In one example, Juan Carlos Palermo, while acting as an independent agent for Wynn, operated and controlled multiple unlicensed money transmitting businesses in the United States and abroad that conducted more than 200 transfers with bank accounts controlled by Wynn or associated entities. Those transactions, on behalf of more than 50 foreign casino patrons, exceeded $17.7 million.
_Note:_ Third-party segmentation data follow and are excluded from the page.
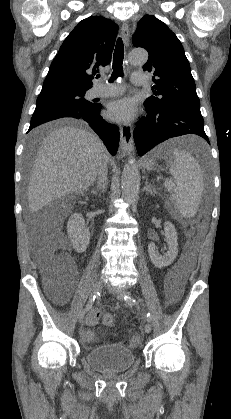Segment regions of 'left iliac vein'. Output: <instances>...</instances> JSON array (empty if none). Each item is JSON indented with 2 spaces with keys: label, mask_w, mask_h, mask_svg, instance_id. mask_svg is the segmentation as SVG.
<instances>
[{
  "label": "left iliac vein",
  "mask_w": 231,
  "mask_h": 419,
  "mask_svg": "<svg viewBox=\"0 0 231 419\" xmlns=\"http://www.w3.org/2000/svg\"><path fill=\"white\" fill-rule=\"evenodd\" d=\"M115 294H116V297H117L118 300L123 301L124 296L126 294V290L124 288H121V289L117 290L115 292ZM151 329H152V327H151L150 323H146L144 325V330H145L146 333H150Z\"/></svg>",
  "instance_id": "left-iliac-vein-1"
}]
</instances>
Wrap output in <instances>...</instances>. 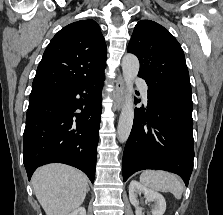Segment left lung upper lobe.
<instances>
[{"mask_svg": "<svg viewBox=\"0 0 223 215\" xmlns=\"http://www.w3.org/2000/svg\"><path fill=\"white\" fill-rule=\"evenodd\" d=\"M128 52L138 57V76L149 87L192 102L184 52L163 26L151 20H140L131 36Z\"/></svg>", "mask_w": 223, "mask_h": 215, "instance_id": "5c2ea615", "label": "left lung upper lobe"}]
</instances>
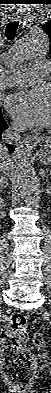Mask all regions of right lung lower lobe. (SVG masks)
Returning a JSON list of instances; mask_svg holds the SVG:
<instances>
[{
  "label": "right lung lower lobe",
  "instance_id": "right-lung-lower-lobe-1",
  "mask_svg": "<svg viewBox=\"0 0 51 393\" xmlns=\"http://www.w3.org/2000/svg\"><path fill=\"white\" fill-rule=\"evenodd\" d=\"M8 128L7 123L4 121L2 114H0V139H1V133ZM2 145V143H0ZM6 146L8 147L10 153H12L14 151V146L13 145H9L6 144Z\"/></svg>",
  "mask_w": 51,
  "mask_h": 393
}]
</instances>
Wynn Las Vegas also facilitated the unlicensed transfer of money through a contact it referred to as “Human Head” or “Human Hat,” known in Mandarin as “ren tou.” In that scheme, a person known as a “Human Head” purchased chips at Wynn and gambled there as a proxy for another person who, in some instances, because of federal Bank Secrecy Act or Anti-Money Laundering laws, was unable or unwilling to conduct financial transactions or gamble under his own identity. The true patron, however, would direct the Human Head’s gaming. Wynn knowingly allowed this form of gambling without scrutinizing the true patron’s funds and without reporting the suspicious activity.
‘Flying Money’
In another example, Wynn facilitated the unlicensed transfer of money to and from China through a method known as “qian chen” or “Flying Money.” A money processor, acting as an unlicensed money transmitting business, collected cash from third parties in the United States and delivered that cash to a Wynn patron who could not otherwise access cash in the U.S. The patron then electronically transferred the equivalent value of foreign currency from the patron’s foreign bank account to a foreign bank account designated by the money processor. The Wynn patron paid the money processor a percentage of the value transferred. Like Human Head gambling, Wynn knowingly allowed this form of gambling without scrutinizing the source of funds and without reporting the suspicious activity.
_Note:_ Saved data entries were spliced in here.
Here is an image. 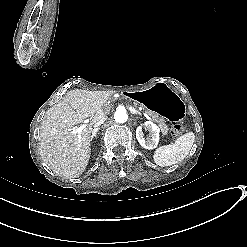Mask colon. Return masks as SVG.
I'll list each match as a JSON object with an SVG mask.
<instances>
[{
	"mask_svg": "<svg viewBox=\"0 0 247 247\" xmlns=\"http://www.w3.org/2000/svg\"><path fill=\"white\" fill-rule=\"evenodd\" d=\"M183 131V127L180 124H174L170 130V135L172 137L179 136Z\"/></svg>",
	"mask_w": 247,
	"mask_h": 247,
	"instance_id": "obj_1",
	"label": "colon"
}]
</instances>
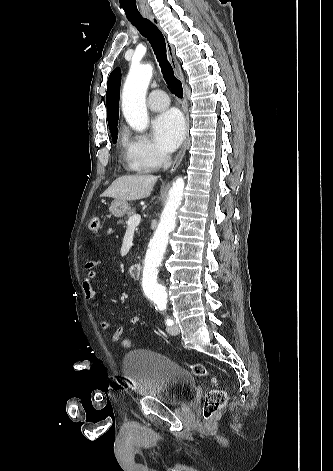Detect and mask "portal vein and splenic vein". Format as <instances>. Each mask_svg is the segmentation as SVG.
Returning a JSON list of instances; mask_svg holds the SVG:
<instances>
[{
  "mask_svg": "<svg viewBox=\"0 0 333 471\" xmlns=\"http://www.w3.org/2000/svg\"><path fill=\"white\" fill-rule=\"evenodd\" d=\"M140 221H141V216L139 214H135L128 219L127 224L129 226H138Z\"/></svg>",
  "mask_w": 333,
  "mask_h": 471,
  "instance_id": "1",
  "label": "portal vein and splenic vein"
}]
</instances>
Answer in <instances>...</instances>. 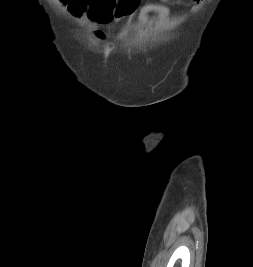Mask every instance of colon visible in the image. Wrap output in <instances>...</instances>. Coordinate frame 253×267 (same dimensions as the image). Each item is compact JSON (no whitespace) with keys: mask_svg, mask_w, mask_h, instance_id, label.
Instances as JSON below:
<instances>
[{"mask_svg":"<svg viewBox=\"0 0 253 267\" xmlns=\"http://www.w3.org/2000/svg\"><path fill=\"white\" fill-rule=\"evenodd\" d=\"M63 2H66V0H63ZM96 36H97L99 39H103L104 34H103L102 31H97V32H96Z\"/></svg>","mask_w":253,"mask_h":267,"instance_id":"colon-1","label":"colon"}]
</instances>
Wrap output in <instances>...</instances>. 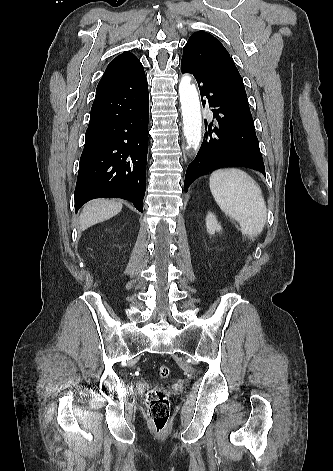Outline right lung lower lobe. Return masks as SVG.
Instances as JSON below:
<instances>
[{
	"mask_svg": "<svg viewBox=\"0 0 333 471\" xmlns=\"http://www.w3.org/2000/svg\"><path fill=\"white\" fill-rule=\"evenodd\" d=\"M148 116L145 73L95 97L74 193L76 211L94 198H122L143 212Z\"/></svg>",
	"mask_w": 333,
	"mask_h": 471,
	"instance_id": "98d812e1",
	"label": "right lung lower lobe"
}]
</instances>
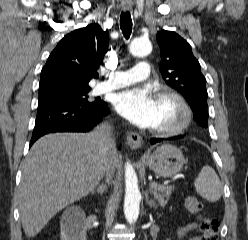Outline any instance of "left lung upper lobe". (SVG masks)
I'll return each mask as SVG.
<instances>
[{
    "label": "left lung upper lobe",
    "instance_id": "left-lung-upper-lobe-1",
    "mask_svg": "<svg viewBox=\"0 0 248 240\" xmlns=\"http://www.w3.org/2000/svg\"><path fill=\"white\" fill-rule=\"evenodd\" d=\"M156 38L161 52L160 71L163 79L184 96L198 125L207 127L206 79L191 46L172 31H159Z\"/></svg>",
    "mask_w": 248,
    "mask_h": 240
}]
</instances>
Wynn also facilitated the international transfer of money and conducted other financial transactions for resort patrons whose activity should have triggered the filing of suspicious activity reports. For example, in 2018, Wynn facilitated financial transactions worth approximately $1.4 million for an individual who two years earlier had been publicly linked to proxy gambling and a year earlier, while in the company of the president of marketing of a Wynn international affiliate, was denied entry to the United States because of suspected associations with a criminal organization.
In another instance, Wynn allowed and did not report transactions involving millions of dollars by an individual who, according to publicly available information, had spent six years in prison in China for conducting unauthorized international monetary transactions and violations of other financial laws.
Wynn officials acknowledged that all employees and executives who had been a part of the scheme were no longer with the company, including former Chairman and CEO Steve Wynn who resigned in 2018 over a sexual harassment scandal. Steve Wynn has never admitted to harassing anyone but he and the company he formerly led has paid millions of dollars in fines to gaming regulators in Nevada and Massachusetts where the company operates Encore Boston Harbor.
With the resolution of the illegal money transferring case, company officials said all legal matters relating to Steve Wynn’s company oversight have been resolved and the company now intends to focus on the future.